Major climate change resilience project in Pakistan secures funding
United Nations’ (UN) Food and Agriculture Organization (FAO) said the Board of the Green Climate Fund (GCF) has approved a FAO project designed to transform Pakistan’s Indus River Basin by making this vital food-producing region more resilient to climate change.
To be specific, GCF has provided FAO with a grant of nearly $35 million for this work, while the provincial governments of Punjab and Sindh have committed an additional $12.7 million in co-financing to be managed by FAO.
“We are at a critical moment that calls for bold climate action that can stimulate concrete solutions to help build resilience. The approval of this project – the first FAO-led GCF project in Asia – is an important step forward in FAO’s broader support to countries to respond to climate change, in partnership with the GCF,” Maria Helena Semedo, FAO Deputy Director-General, Climate and Natural Resources, said.

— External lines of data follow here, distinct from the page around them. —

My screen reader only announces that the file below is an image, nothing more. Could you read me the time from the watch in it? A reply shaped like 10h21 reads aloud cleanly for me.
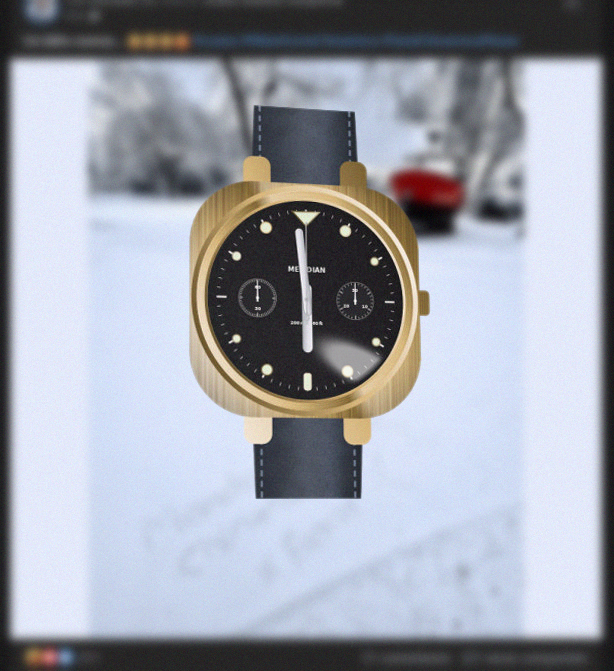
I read 5h59
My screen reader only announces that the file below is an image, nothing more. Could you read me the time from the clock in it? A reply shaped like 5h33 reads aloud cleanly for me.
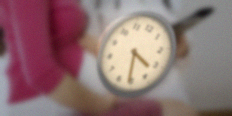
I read 3h26
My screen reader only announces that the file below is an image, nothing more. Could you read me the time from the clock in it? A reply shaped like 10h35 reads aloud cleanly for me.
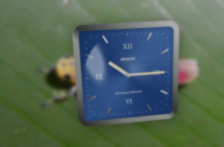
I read 10h15
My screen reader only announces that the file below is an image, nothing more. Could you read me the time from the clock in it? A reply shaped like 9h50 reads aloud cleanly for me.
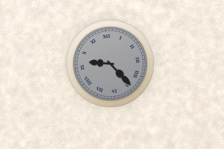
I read 9h24
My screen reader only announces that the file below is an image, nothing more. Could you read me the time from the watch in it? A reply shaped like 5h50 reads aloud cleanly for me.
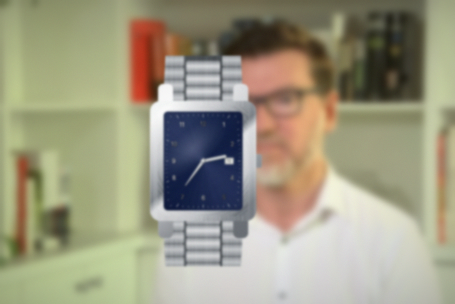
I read 2h36
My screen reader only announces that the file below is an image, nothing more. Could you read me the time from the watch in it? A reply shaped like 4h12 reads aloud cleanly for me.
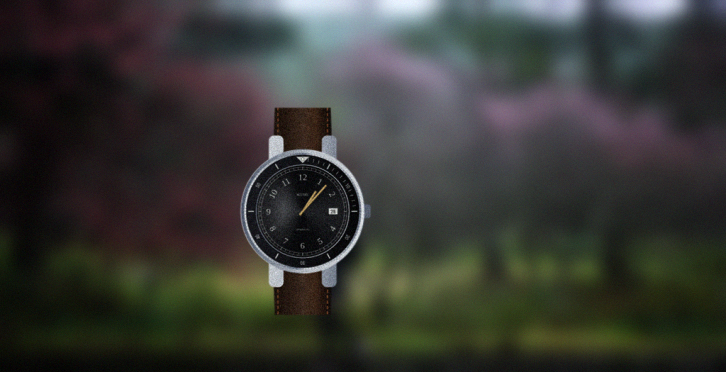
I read 1h07
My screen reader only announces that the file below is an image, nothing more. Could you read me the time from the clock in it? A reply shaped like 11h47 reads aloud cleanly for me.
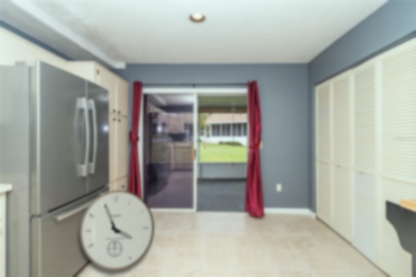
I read 3h56
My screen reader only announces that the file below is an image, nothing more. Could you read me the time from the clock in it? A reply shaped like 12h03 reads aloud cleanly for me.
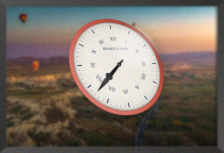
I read 7h38
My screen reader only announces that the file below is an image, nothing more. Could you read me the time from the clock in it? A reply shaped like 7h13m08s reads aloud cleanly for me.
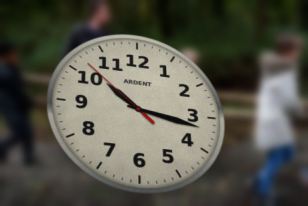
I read 10h16m52s
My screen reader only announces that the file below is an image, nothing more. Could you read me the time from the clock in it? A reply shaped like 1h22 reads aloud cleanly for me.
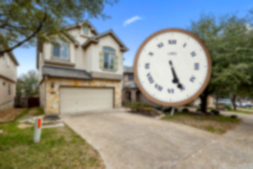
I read 5h26
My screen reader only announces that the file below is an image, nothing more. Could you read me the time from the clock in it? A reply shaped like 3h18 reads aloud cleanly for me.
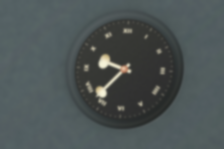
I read 9h37
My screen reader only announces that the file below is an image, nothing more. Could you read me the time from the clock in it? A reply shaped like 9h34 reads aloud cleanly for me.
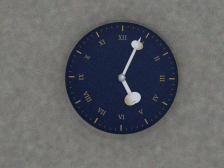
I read 5h04
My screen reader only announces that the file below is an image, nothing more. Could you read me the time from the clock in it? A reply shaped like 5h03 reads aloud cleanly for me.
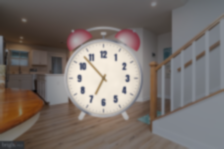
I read 6h53
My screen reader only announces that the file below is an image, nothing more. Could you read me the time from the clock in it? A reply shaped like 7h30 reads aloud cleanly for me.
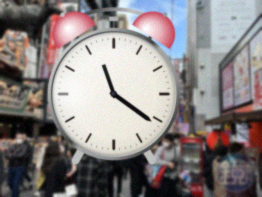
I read 11h21
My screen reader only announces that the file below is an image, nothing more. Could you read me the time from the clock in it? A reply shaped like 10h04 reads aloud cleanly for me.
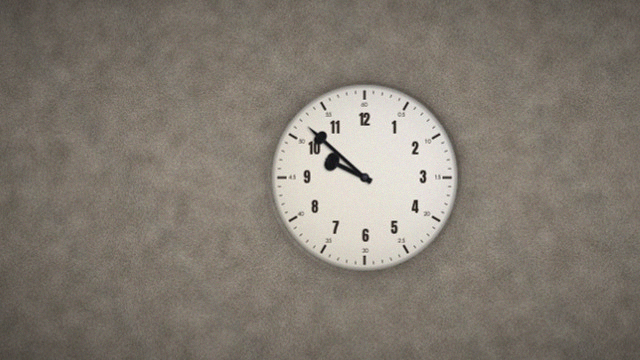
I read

In the Indus River Basin, agriculture employs nearly 26 percent of Pakistan’s labour force and produces more than 90 percent of the country’s agriculture outputs. However, extended droughts and floods have affected millions of people in recent years.
Such extreme weather events are expected to become more frequent and severe in Pakistan as a result of climate change.
As temperatures continue to rise and precipitation patterns continue to change, water will become increasingly scarce and difficult for farmers to utilize, jeopardizing the food security and livelihoods of Indus Basin farmers, as well as overall food security in Pakistan.
“This new FAO project, thanks to support from the Green Climate Fund and the Government, will help shift Pakistan and its Indus Basin agriculture from a current situation of high vulnerability toward an alternative paradigm wherein better information, water management and farming practices will significantly increase resilience to climate change,” said Mina Dowlatchahi, FAO Representative in Pakistan.
“This is a major commitment and we look forward to working with government and other partners for the direct benefit of some 1.3 million rural people and indirectly for millions more,” she added.